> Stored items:
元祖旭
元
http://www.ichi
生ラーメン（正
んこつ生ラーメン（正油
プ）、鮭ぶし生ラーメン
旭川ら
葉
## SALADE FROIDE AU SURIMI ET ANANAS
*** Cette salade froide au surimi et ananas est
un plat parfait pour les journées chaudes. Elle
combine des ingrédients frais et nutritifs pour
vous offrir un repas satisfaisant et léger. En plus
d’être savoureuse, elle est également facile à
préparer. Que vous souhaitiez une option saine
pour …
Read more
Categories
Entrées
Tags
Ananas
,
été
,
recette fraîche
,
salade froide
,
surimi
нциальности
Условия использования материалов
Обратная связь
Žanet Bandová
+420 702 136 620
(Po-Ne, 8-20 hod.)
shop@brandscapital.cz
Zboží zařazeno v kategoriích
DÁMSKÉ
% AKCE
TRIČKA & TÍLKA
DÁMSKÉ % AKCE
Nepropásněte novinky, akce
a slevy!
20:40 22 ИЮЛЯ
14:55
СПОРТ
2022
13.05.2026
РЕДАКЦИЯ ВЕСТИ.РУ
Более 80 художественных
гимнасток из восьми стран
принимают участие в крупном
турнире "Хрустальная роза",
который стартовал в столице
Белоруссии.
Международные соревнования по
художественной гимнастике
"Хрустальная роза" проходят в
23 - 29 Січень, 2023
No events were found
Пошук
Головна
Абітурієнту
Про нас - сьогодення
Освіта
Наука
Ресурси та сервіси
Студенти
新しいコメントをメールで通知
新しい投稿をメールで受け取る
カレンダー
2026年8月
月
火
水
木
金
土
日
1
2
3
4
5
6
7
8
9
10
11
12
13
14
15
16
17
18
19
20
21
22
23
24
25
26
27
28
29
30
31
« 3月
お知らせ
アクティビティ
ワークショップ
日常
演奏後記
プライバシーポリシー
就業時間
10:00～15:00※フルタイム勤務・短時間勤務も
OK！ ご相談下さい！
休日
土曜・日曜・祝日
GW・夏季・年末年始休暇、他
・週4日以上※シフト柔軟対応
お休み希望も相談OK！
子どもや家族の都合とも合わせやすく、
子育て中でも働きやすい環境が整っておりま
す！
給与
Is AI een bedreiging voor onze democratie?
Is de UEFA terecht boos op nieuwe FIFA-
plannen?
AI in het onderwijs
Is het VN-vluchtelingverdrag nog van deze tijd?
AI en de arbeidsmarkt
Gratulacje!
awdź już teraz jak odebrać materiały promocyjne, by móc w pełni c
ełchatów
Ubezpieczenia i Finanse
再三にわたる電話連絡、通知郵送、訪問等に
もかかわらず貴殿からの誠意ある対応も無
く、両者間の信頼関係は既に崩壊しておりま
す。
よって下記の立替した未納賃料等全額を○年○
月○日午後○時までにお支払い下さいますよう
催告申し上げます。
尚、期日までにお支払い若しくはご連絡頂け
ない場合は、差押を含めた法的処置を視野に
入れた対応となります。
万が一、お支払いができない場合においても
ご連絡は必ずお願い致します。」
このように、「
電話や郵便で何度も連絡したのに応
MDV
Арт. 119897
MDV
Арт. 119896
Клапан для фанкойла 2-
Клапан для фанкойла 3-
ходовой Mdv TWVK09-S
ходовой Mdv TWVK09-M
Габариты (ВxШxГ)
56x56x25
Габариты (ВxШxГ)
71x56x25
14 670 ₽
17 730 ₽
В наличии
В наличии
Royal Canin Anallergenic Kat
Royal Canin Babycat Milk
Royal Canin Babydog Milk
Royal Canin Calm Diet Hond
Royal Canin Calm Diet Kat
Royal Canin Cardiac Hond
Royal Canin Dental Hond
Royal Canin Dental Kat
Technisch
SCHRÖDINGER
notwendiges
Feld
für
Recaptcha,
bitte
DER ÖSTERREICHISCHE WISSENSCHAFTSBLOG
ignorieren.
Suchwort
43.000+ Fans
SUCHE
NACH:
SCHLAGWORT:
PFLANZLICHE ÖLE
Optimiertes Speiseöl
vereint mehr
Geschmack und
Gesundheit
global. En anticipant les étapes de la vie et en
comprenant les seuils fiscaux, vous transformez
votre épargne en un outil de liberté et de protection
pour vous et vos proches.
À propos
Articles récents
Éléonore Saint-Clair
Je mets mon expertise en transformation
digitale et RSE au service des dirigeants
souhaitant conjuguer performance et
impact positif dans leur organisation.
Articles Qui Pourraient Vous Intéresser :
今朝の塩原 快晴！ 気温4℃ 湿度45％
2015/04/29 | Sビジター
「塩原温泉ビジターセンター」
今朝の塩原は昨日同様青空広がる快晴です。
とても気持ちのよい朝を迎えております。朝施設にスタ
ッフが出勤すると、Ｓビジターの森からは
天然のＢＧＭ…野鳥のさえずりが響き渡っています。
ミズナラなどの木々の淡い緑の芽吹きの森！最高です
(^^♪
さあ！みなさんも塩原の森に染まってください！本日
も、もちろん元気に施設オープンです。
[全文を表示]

> What you need to do:
Output every line of text from each entry as a single numbered list, omitting blank lines.

> Written answer:
1. 元祖旭
2. 元
3. http://www.ichi
4. 生ラーメン（正
5. んこつ生ラーメン（正油
6. プ）、鮭ぶし生ラーメン
7. 旭川ら
8. 葉
9. ## SALADE FROIDE AU SURIMI ET ANANAS
10. *** Cette salade froide au surimi et ananas est
11. un plat parfait pour les journées chaudes. Elle
12. combine des ingrédients frais et nutritifs pour
13. vous offrir un repas satisfaisant et léger. En plus
14. d’être savoureuse, elle est également facile à
15. préparer. Que vous souhaitiez une option saine
16. pour …
17. Read more
18. Categories
19. Entrées
20. Tags
21. Ananas
22. ,
23. été
24. ,
25. recette fraîche
26. ,
27. salade froide
28. ,
29. surimi
30. нциальности
31. Условия использования материалов
32. Обратная связь
33. Žanet Bandová
34. +420 702 136 620
35. (Po-Ne, 8-20 hod.)
36. shop@brandscapital.cz
37. Zboží zařazeno v kategoriích
38. DÁMSKÉ
39. % AKCE
40. TRIČKA & TÍLKA
41. DÁMSKÉ % AKCE
42. Nepropásněte novinky, akce
43. a slevy!
44. 20:40 22 ИЮЛЯ
45. 14:55
46. СПОРТ
47. 2022
48. 13.05.2026
49. РЕДАКЦИЯ ВЕСТИ.РУ
50. Более 80 художественных
51. гимнасток из восьми стран
52. принимают участие в крупном
53. турнире "Хрустальная роза",
54. который стартовал в столице
55. Белоруссии.
56. Международные соревнования по
57. художественной гимнастике
58. "Хрустальная роза" проходят в
59. 23 - 29 Січень, 2023
60. No events were found
61. Пошук
62. Головна
63. Абітурієнту
64. Про нас - сьогодення
65. Освіта
66. Наука
67. Ресурси та сервіси
68. Студенти
69. 新しいコメントをメールで通知
70. 新しい投稿をメールで受け取る
71. カレンダー
72. 2026年8月
73. 月
74. 火
75. 水
76. 木
77. 金
78. 土
79. 日
80. 1
81. 2
82. 3
83. 4
84. 5
85. 6
86. 7
87. 8
88. 9
89. 10
90. 11
91. 12
92. 13
93. 14
94. 15
95. 16
96. 17
97. 18
98. 19
99. 20
100. 21
101. 22
102. 23
103. 24
104. 25
105. 26
106. 27
107. 28
108. 29
109. 30
110. 31
111. « 3月
112. お知らせ
113. アクティビティ
114. ワークショップ
115. 日常
116. 演奏後記
117. プライバシーポリシー
118. 就業時間
119. 10:00～15:00※フルタイム勤務・短時間勤務も
120. OK！ ご相談下さい！
121. 休日
122. 土曜・日曜・祝日
123. GW・夏季・年末年始休暇、他
124. ・週4日以上※シフト柔軟対応
125. お休み希望も相談OK！
126. 子どもや家族の都合とも合わせやすく、
127. 子育て中でも働きやすい環境が整っておりま
128. す！
129. 給与
130. Is AI een bedreiging voor onze democratie?
131. Is de UEFA terecht boos op nieuwe FIFA-
132. plannen?
133. AI in het onderwijs
134. Is het VN-vluchtelingverdrag nog van deze tijd?
135. AI en de arbeidsmarkt
136. Gratulacje!
137. awdź już teraz jak odebrać materiały promocyjne, by móc w pełni c
138. ełchatów
139. Ubezpieczenia i Finanse
140. 再三にわたる電話連絡、通知郵送、訪問等に
141. もかかわらず貴殿からの誠意ある対応も無
142. く、両者間の信頼関係は既に崩壊しておりま
143. す。
144. よって下記の立替した未納賃料等全額を○年○
145. 月○日午後○時までにお支払い下さいますよう
146. 催告申し上げます。
147. 尚、期日までにお支払い若しくはご連絡頂け
148. ない場合は、差押を含めた法的処置を視野に
149. 入れた対応となります。
150. 万が一、お支払いができない場合においても
151. ご連絡は必ずお願い致します。」
152. このように、「
153. 電話や郵便で何度も連絡したのに応
154. MDV
155. Арт. 119897
156. MDV
157. Арт. 119896
158. Клапан для фанкойла 2-
159. Клапан для фанкойла 3-
160. ходовой Mdv TWVK09-S
161. ходовой Mdv TWVK09-M
162. Габариты (ВxШxГ)
163. 56x56x25
164. Габариты (ВxШxГ)
165. 71x56x25
166. 14 670 ₽
167. 17 730 ₽
168. В наличии
169. В наличии
170. Royal Canin Anallergenic Kat
171. Royal Canin Babycat Milk
172. Royal Canin Babydog Milk
173. Royal Canin Calm Diet Hond
174. Royal Canin Calm Diet Kat
175. Royal Canin Cardiac Hond
176. Royal Canin Dental Hond
177. Royal Canin Dental Kat
178. Technisch
179. SCHRÖDINGER
180. notwendiges
181. Feld
182. für
183. Recaptcha,
184. bitte
185. DER ÖSTERREICHISCHE WISSENSCHAFTSBLOG
186. ignorieren.
187. Suchwort
188. 43.000+ Fans
189. SUCHE
190. NACH:
191. SCHLAGWORT:
192. PFLANZLICHE ÖLE
193. Optimiertes Speiseöl
194. vereint mehr
195. Geschmack und
196. Gesundheit
197. global. En anticipant les étapes de la vie et en
198. comprenant les seuils fiscaux, vous transformez
199. votre épargne en un outil de liberté et de protection
200. pour vous et vos proches.
201. À propos
202. Articles récents
203. Éléonore Saint-Clair
204. Je mets mon expertise en transformation
205. digitale et RSE au service des dirigeants
206. souhaitant conjuguer performance et
207. impact positif dans leur organisation.
208. Articles Qui Pourraient Vous Intéresser :
209. 今朝の塩原 快晴！ 気温4℃ 湿度45％
210. 2015/04/29 | Sビジター
211. 「塩原温泉ビジターセンター」
212. 今朝の塩原は昨日同様青空広がる快晴です。
213. とても気持ちのよい朝を迎えております。朝施設にスタ
214. ッフが出勤すると、Ｓビジターの森からは
215. 天然のＢＧＭ…野鳥のさえずりが響き渡っています。
216. ミズナラなどの木々の淡い緑の芽吹きの森！最高です
217. (^^♪
218. さあ！みなさんも塩原の森に染まってください！本日
219. も、もちろん元気に施設オープンです。
220. [全文を表示]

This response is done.